Risk Reduction Measures in the Updated ANSI B11.19 Standard

Part 2 of 6 in a series addressing the new edition (2019) of ANSI B11.19

As mentioned in the previous SICK white paper Reducing Risk on Industrial Machinery: An Introduction to the Updated ANSI B11.19 Standard, the newest edition of ANSI B11.19 includes a number of risk reduction measures not addressed in previous editions.

Furthermore, the new standard has reorganized the concepts of risk reduction into a systematic structure following the hierarchy of controls, also known as the three-step method.

This white paper is aimed to briefly introduce the new topics presented in ANSI B11.19. A thorough understanding of the technical requirements can only be achieved by acquiring and reviewing the standard in its entirety.
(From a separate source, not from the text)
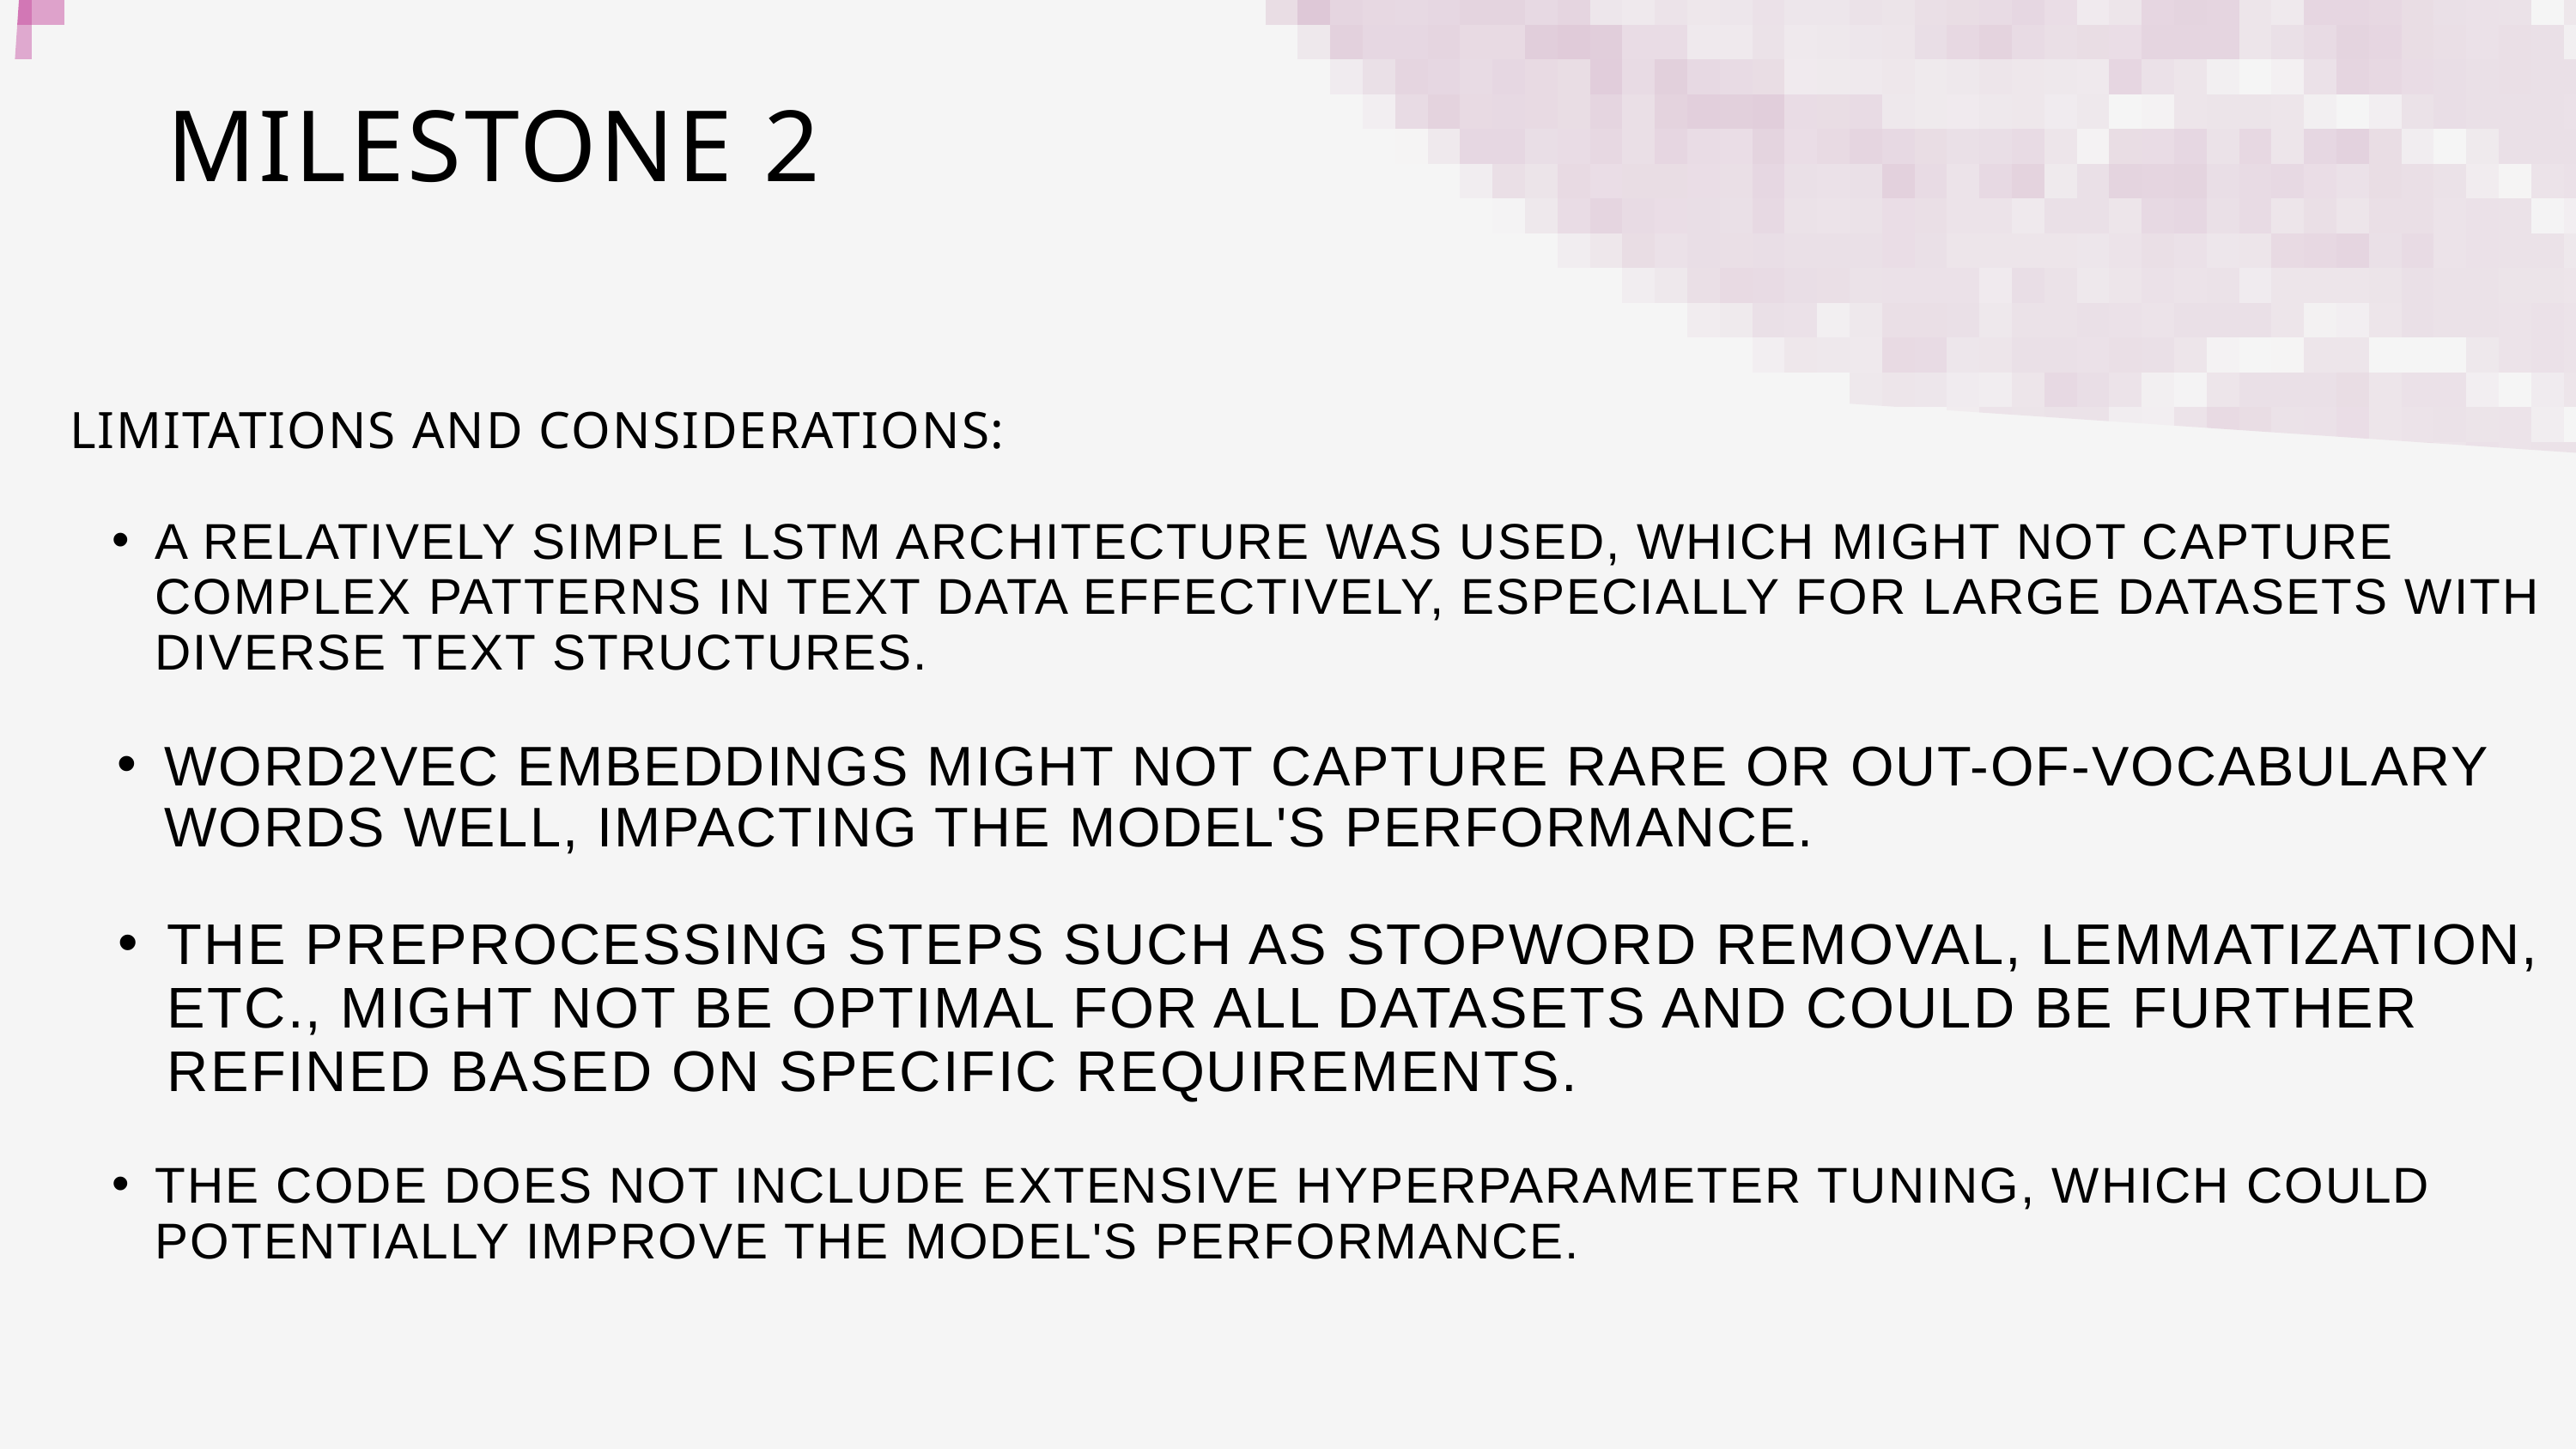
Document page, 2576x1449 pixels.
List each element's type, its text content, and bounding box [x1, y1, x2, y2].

text_box LIMITATIONS AND CONSIDERATIONS: A RELATIVELY SIMPLE LSTM ARCHITECTURE WAS USED, WHICH MIGHT NOT CAPTURE COMPLEX PATTERNS IN TEXT DATA EFFECTIVELY, ESPECIALLY FOR LARGE DATASETS WITH DIVERSE TEXT STRUCTURES. WORD2VEC EMBEDDINGS MIGHT NOT CAPTURE RARE OR OUT-OF-VOCABULARY WORDS WELL, IMPACTING THE MODEL'S PERFORMANCE. THE PREPROCESSING STEPS SUCH AS STOPWORD REMOVAL, LEMMATIZATION, ETC., MIGHT NOT BE OPTIMAL FOR ALL DATASETS AND COULD BE FURTHER REFINED BASED ON SPECIFIC REQUIREMENTS. THE CODE DOES NOT INCLUDE EXTENSIVE HYPERPARAMETER TUNING, WHICH COULD POTENTIALLY IMPROVE THE MODEL'S PERFORMANCE. [69, 403, 2576, 1325]
text_box [0, 0, 2576, 403]
text_box MILESTONE 2 [144, 93, 844, 202]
Step 1: Inherently Safe by Design

Risk reduction measures which are inherently safe by design, are defined by ANSI B11 as “a design measure that reduces risk, which is not susceptible to a malfunction that will increase the risk of harm.” Both ANSI B11.0 and ANSI B11.19 discuss these measures in detail in the new editions.
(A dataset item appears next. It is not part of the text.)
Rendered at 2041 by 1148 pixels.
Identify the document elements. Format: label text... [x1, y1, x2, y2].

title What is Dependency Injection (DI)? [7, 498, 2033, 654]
Of particular interest, it is important to clarify a misnomer that has existed in industry for some time. ISO 12100 refers to Step 1 as “inherently safe design measures,” and defines it as a “protective measure which either eliminates hazards or reduces the risks associated with hazards by changing the design or operating characteristics of the machine without the use of guards or protective devices.”

The ISO definition, in use since at least 2003, is not aligned with the technology of today. As written, any measure that is not a guard or device (e.g., interlock, light curtain, etc.) and built into the equipment qualifies as “inherently safe design.” The confusion this has introduced is an assumption that anything integrated into a machine is, therefore, “inherently safe.“

However, another definition important to consider in light of this discussion is that of a safety function, described as a “function of a machine whose failure can result in an immediate increase of the risk(s).”
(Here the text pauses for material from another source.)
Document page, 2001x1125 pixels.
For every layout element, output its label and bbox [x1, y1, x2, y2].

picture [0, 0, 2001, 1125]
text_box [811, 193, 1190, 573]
It is widely accepted that safety functions are implemented by Step 2 of the hierarchy of controls. With equipment such as power and force limited (PFL) robots, commonly referred to as ‘collaborative robots,’ the power and force limiting feature used to reduce risk is indeed inherently built into the equipment.

However, almost all PFL robots on the market today utilize monitoring of speed and/or force to implement the limiting features. This monitoring function is indeed susceptible to failures, in which case risk will immediately increase. It is imperative to consider the measure itself and how it functions, rather than simply considering if it is built into the equipment by the designer.